* _TASK STATEMENT_:
Read through the listing below and copy each line in which the word "that" occurs.

PROVIDED ENTRIES START

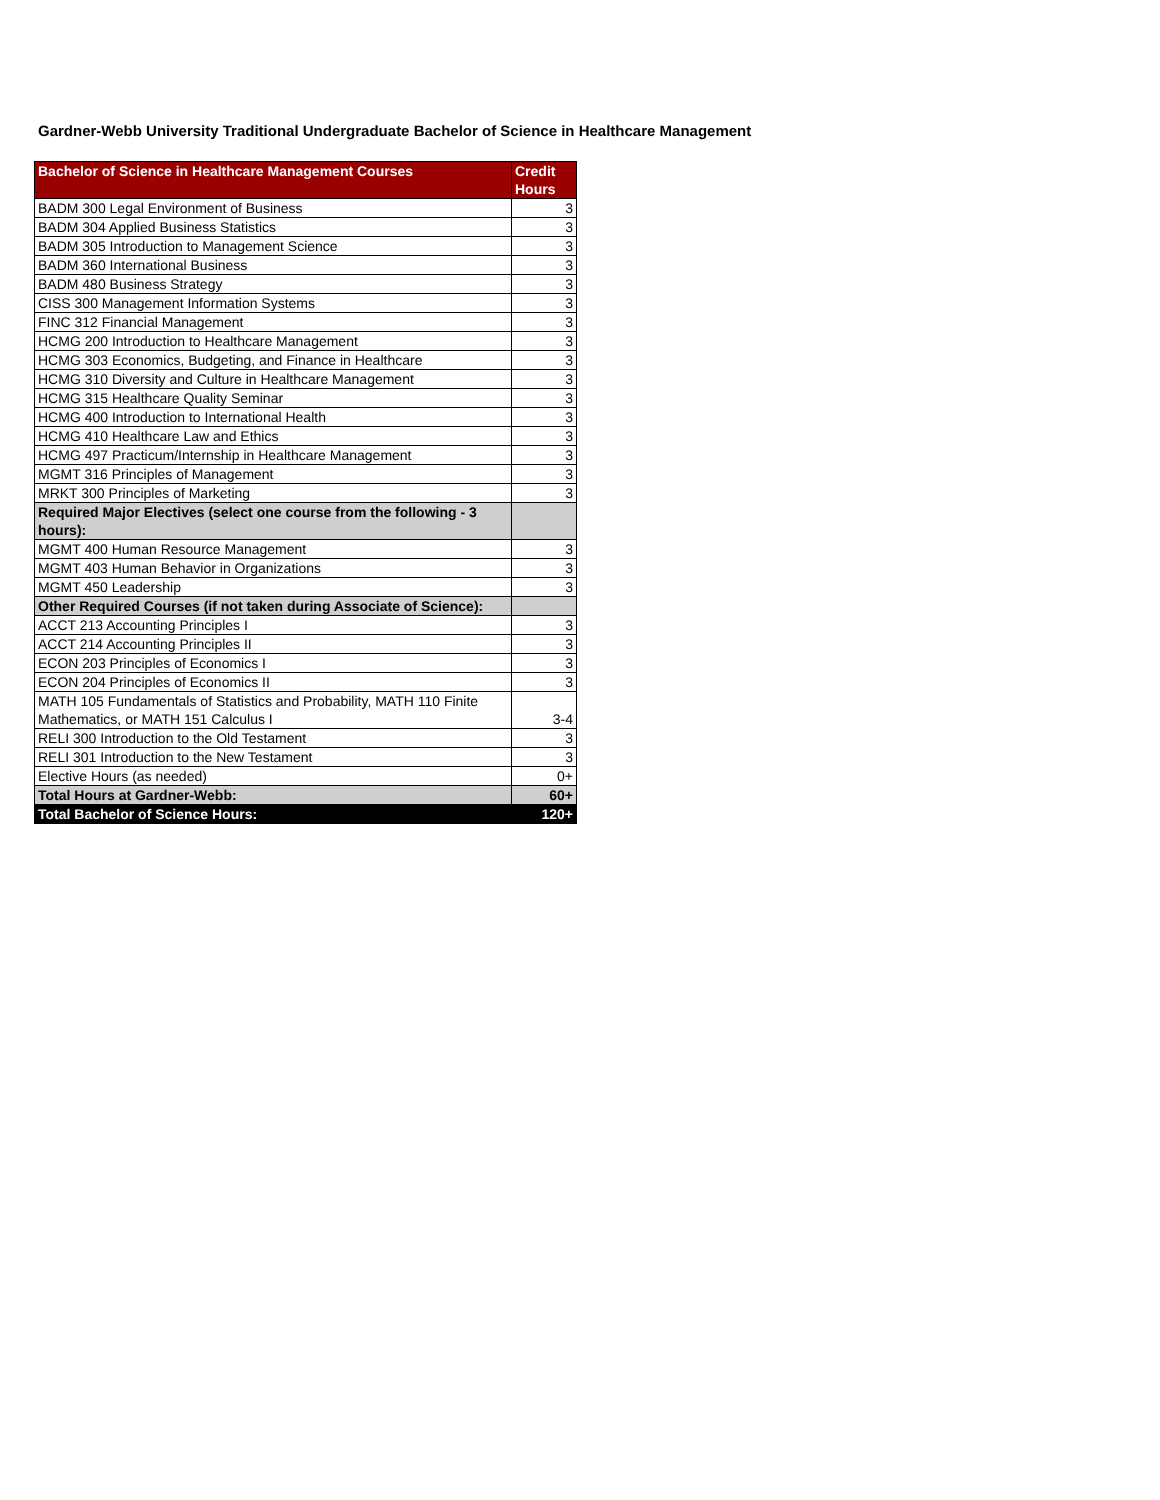Gardner-Webb University Traditional Undergraduate Bachelor of Science in Healthcare Management
| Bachelor of Science in Healthcare Management Courses | Credit Hours |
| --- | --- |
| BADM 300 Legal Environment of Business | 3 |
| BADM 304 Applied Business Statistics | 3 |
| BADM 305 Introduction to Management Science | 3 |
| BADM 360 International Business | 3 |
| BADM 480 Business Strategy | 3 |
| CISS 300 Management Information Systems | 3 |
| FINC 312 Financial Management | 3 |
| HCMG 200 Introduction to Healthcare Management | 3 |
| HCMG 303 Economics, Budgeting, and Finance in Healthcare | 3 |
| HCMG 310 Diversity and Culture in Healthcare Management | 3 |
| HCMG 315 Healthcare Quality Seminar | 3 |
| HCMG 400 Introduction to International Health | 3 |
| HCMG 410 Healthcare Law and Ethics | 3 |
| HCMG 497 Practicum/Internship in Healthcare Management | 3 |
| MGMT 316 Principles of Management | 3 |
| MRKT 300 Principles of Marketing | 3 |
| Required Major Electives (select one course from the following - 3 hours): | |
| MGMT 400 Human Resource Management | 3 |
| MGMT 403 Human Behavior in Organizations | 3 |
| MGMT 450 Leadership | 3 |
| Other Required Courses (if not taken during Associate of Science): | |
| ACCT 213 Accounting Principles I | 3 |
| ACCT 214 Accounting Principles II | 3 |
| ECON 203 Principles of Economics I | 3 |
| ECON 204 Principles of Economics II | 3 |
| MATH 105 Fundamentals of Statistics and Probability, MATH 110 Finite Mathematics, or MATH 151 Calculus I | 3-4 |
| RELI 300 Introduction to the Old Testament | 3 |
| RELI 301 Introduction to the New Testament | 3 |
| Elective Hours (as needed) | 0+ |
| Total Hours at Gardner-Webb: | 60+ |
| Total Bachelor of Science Hours: | 120+ |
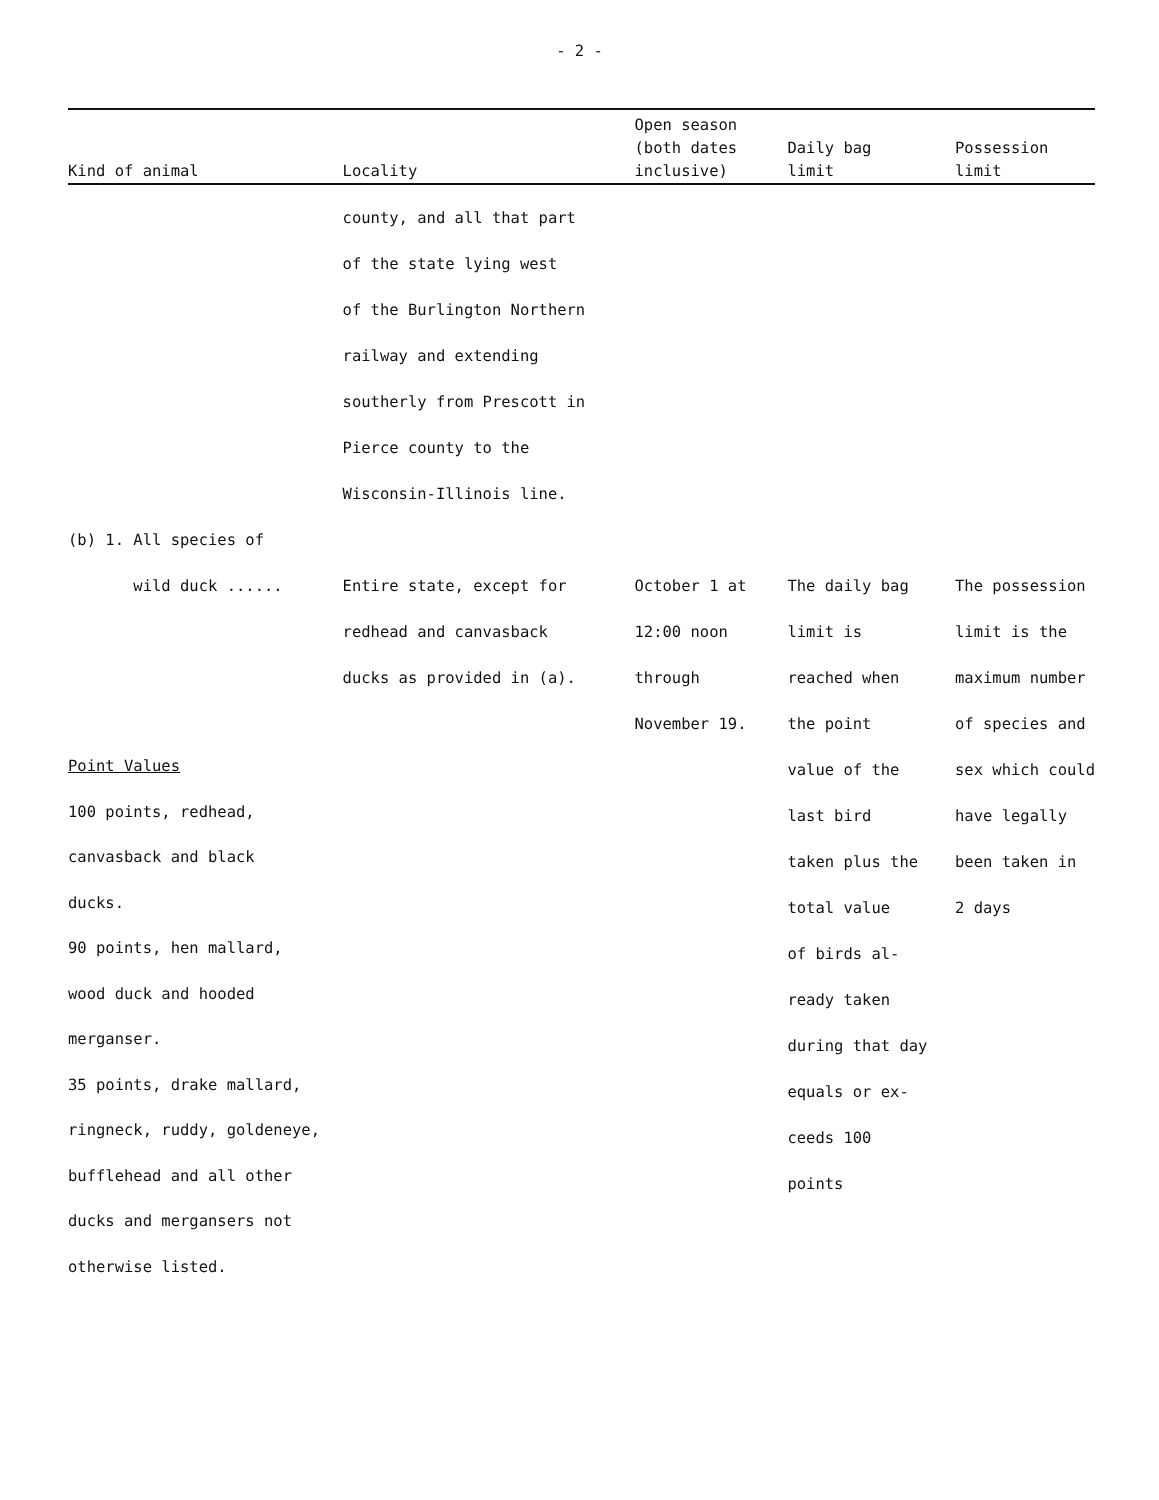- 2 -
| Kind of animal | Locality | Open season (both dates inclusive) | Daily bag limit | Possession limit |
| --- | --- | --- | --- | --- |
| | county, and all that part of the state lying west of the Burlington Northern railway and extending southerly from Prescott in Pierce county to the Wisconsin-Illinois line. | | | |
| (b) 1. All species of wild duck ...... | Entire state, except for redhead and canvasback ducks as provided in (a). | October 1 at 12:00 noon through November 19. | The daily bag limit is reached when the point value of the last bird taken plus the total value of birds al- ready taken during that day equals or ex- ceeds 100 points | The possession limit is the maximum number of species and sex which could have legally been taken in 2 days |
Point Values
100 points, redhead,
canvasback and black
ducks.
90 points, hen mallard,
wood duck and hooded
merganser.
35 points, drake mallard,
ringneck, ruddy, goldeneye,
bufflehead and all other
ducks and mergansers not
otherwise listed.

PROVIDED ENTRIES END

* _TASK RESPONSE_:
| | county, and all that part of the state lying west of the Burlington Northern railway and extending southerly from Prescott in Pierce county to the Wisconsin-Illinois line. | | | |
| (b) 1. All species of wild duck ...... | Entire state, except for redhead and canvasback ducks as provided in (a). | October 1 at 12:00 noon through November 19. | The daily bag limit is reached when the point value of the last bird taken plus the total value of birds al- ready taken during that day equals or ex- ceeds 100 points | The possession limit is the maximum number of species and sex which could have legally been taken in 2 days |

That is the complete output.